● WORK INSTRUCTION
Pull every line holding the string "linecap" from the records below.

● DATA FOR ANALYSIS
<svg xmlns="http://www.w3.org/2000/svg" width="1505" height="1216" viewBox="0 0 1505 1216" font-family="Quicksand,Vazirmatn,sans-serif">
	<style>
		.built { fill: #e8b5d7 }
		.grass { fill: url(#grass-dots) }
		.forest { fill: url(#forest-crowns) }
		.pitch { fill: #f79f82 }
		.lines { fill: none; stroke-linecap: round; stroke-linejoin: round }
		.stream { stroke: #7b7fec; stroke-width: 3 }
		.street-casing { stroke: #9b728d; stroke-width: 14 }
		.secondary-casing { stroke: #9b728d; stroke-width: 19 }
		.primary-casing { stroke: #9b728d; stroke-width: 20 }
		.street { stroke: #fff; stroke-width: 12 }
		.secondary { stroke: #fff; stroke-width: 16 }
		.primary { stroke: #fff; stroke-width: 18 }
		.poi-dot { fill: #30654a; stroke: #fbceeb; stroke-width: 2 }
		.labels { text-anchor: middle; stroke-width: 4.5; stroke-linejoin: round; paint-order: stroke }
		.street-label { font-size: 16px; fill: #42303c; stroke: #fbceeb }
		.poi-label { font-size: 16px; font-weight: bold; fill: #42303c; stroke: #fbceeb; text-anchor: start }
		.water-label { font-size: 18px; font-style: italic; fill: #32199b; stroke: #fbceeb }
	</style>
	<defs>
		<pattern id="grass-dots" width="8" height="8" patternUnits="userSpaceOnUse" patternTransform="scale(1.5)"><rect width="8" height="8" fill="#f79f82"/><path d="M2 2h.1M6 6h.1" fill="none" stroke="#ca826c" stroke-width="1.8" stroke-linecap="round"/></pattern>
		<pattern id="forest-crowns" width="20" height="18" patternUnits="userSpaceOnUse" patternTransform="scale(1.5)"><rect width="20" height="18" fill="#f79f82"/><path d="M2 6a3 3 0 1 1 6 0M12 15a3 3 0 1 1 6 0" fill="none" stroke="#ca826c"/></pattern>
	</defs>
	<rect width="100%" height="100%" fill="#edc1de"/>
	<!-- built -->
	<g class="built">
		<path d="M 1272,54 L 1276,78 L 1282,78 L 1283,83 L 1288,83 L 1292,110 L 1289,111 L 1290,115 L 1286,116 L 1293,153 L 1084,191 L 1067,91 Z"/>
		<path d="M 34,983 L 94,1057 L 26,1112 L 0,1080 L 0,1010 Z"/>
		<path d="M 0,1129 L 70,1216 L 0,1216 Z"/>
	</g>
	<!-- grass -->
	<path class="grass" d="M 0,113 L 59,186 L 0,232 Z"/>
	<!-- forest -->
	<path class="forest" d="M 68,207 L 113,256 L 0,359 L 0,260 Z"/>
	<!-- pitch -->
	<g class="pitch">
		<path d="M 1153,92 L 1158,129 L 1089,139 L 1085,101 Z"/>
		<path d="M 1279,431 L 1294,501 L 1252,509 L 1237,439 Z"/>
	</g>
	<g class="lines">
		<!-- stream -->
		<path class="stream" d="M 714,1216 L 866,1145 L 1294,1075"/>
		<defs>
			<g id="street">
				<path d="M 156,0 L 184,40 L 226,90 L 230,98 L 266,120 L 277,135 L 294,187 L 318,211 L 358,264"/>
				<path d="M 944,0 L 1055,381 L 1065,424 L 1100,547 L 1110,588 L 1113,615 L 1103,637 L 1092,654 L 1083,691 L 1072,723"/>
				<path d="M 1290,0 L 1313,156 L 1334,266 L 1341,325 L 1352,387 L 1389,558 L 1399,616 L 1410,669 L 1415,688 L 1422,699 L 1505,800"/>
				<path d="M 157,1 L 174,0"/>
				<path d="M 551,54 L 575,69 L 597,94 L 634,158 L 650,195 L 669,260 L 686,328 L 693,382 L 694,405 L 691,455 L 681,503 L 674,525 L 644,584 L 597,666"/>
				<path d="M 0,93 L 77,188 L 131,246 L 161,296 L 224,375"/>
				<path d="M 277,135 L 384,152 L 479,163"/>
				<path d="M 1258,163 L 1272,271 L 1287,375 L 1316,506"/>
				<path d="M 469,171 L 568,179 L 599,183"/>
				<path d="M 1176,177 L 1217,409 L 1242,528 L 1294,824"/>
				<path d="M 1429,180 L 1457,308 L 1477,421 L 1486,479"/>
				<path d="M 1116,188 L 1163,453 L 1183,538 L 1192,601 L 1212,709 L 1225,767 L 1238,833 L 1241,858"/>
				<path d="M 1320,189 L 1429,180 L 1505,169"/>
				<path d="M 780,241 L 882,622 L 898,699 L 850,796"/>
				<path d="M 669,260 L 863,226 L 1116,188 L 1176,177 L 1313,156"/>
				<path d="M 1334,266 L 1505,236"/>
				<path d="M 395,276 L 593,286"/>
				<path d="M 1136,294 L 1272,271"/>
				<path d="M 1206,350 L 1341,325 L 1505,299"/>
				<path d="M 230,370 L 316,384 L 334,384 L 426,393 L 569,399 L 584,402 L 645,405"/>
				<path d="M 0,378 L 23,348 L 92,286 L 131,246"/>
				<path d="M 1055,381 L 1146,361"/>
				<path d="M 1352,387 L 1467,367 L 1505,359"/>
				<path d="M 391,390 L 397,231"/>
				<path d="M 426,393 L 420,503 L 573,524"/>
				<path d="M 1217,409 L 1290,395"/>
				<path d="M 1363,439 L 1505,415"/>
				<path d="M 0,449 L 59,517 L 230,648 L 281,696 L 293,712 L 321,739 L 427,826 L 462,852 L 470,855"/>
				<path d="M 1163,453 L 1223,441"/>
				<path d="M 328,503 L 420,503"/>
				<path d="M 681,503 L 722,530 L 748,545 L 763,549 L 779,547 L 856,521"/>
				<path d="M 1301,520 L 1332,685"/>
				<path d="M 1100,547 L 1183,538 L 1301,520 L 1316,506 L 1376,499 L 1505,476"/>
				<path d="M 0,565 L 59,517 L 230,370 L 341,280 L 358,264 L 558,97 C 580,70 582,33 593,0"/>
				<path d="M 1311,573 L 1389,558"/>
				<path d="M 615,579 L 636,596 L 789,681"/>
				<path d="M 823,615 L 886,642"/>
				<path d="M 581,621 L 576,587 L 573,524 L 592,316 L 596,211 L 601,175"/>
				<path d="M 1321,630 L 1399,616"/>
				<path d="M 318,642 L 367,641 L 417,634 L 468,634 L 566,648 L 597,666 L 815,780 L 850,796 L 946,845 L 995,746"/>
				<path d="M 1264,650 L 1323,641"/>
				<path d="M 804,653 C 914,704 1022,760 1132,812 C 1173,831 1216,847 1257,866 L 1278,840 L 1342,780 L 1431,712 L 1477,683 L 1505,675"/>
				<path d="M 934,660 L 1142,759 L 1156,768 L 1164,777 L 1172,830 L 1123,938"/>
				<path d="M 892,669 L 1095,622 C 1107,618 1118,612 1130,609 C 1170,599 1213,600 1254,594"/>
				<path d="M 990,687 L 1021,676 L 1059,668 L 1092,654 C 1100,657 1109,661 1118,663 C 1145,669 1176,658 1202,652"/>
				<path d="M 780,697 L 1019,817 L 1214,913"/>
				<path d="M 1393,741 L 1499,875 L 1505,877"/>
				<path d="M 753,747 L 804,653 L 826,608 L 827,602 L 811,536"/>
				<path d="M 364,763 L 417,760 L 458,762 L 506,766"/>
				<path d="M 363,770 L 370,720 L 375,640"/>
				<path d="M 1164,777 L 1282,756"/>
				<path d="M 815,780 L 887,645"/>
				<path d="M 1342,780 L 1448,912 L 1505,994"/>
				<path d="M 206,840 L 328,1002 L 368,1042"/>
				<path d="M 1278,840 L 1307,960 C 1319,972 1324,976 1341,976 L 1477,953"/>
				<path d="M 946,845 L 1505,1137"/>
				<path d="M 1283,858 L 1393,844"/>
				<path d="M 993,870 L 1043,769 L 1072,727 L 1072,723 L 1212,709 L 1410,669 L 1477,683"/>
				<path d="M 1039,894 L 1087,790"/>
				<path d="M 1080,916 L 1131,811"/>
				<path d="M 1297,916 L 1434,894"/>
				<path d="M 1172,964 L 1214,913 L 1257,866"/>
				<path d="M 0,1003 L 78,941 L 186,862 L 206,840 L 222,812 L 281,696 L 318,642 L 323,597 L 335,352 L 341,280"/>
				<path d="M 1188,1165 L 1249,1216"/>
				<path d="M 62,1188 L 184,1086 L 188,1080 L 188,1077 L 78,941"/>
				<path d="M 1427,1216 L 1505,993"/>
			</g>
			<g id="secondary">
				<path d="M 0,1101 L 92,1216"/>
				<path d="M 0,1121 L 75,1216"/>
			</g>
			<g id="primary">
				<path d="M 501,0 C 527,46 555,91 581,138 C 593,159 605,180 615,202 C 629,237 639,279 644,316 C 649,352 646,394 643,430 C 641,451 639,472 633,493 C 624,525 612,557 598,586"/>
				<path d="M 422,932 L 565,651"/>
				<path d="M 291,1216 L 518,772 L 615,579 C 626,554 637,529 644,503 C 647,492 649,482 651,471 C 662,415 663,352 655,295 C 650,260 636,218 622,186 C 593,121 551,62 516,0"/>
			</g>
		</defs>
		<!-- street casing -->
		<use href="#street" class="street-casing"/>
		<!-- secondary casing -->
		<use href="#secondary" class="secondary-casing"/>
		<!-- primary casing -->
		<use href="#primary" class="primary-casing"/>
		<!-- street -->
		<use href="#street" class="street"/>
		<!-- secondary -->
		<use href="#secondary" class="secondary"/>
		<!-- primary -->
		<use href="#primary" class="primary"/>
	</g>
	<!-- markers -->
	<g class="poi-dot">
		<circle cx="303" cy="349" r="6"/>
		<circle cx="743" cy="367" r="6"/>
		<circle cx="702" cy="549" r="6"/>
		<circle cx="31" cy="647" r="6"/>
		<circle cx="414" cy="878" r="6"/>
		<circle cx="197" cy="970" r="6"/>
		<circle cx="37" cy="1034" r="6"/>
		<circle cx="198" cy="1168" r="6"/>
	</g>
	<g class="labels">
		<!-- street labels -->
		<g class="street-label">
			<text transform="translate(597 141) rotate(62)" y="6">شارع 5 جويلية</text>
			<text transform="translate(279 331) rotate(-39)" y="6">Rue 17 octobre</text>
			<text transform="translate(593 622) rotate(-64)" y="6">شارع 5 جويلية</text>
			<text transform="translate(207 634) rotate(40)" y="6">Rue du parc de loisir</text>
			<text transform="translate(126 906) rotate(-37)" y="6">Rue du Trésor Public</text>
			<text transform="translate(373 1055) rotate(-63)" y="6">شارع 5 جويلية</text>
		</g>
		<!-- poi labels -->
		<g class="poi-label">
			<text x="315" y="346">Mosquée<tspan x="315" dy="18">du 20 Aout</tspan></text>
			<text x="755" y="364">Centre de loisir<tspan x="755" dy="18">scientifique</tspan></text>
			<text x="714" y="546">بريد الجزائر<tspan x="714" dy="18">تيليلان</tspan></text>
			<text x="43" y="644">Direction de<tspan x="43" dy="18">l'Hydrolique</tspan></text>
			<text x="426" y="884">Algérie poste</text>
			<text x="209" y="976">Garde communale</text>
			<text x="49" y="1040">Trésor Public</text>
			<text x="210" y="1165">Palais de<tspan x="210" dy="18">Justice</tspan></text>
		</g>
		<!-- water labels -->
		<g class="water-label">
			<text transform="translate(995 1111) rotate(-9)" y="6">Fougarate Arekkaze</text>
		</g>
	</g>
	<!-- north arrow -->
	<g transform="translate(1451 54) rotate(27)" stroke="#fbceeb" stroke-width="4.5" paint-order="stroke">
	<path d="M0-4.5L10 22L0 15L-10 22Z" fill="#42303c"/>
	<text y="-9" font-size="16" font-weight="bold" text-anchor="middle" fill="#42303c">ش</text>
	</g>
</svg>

● OUTPUT
		.lines { fill: none; stroke-linecap: round; stroke-linejoin: round }
		<pattern id="grass-dots" width="8" height="8" patternUnits="userSpaceOnUse" patternTransform="scale(1.5)"><rect width="8" height="8" fill="#f79f82"/><path d="M2 2h.1M6 6h.1" fill="none" stroke="#ca826c" stroke-width="1.8" stroke-linecap="round"/></pattern>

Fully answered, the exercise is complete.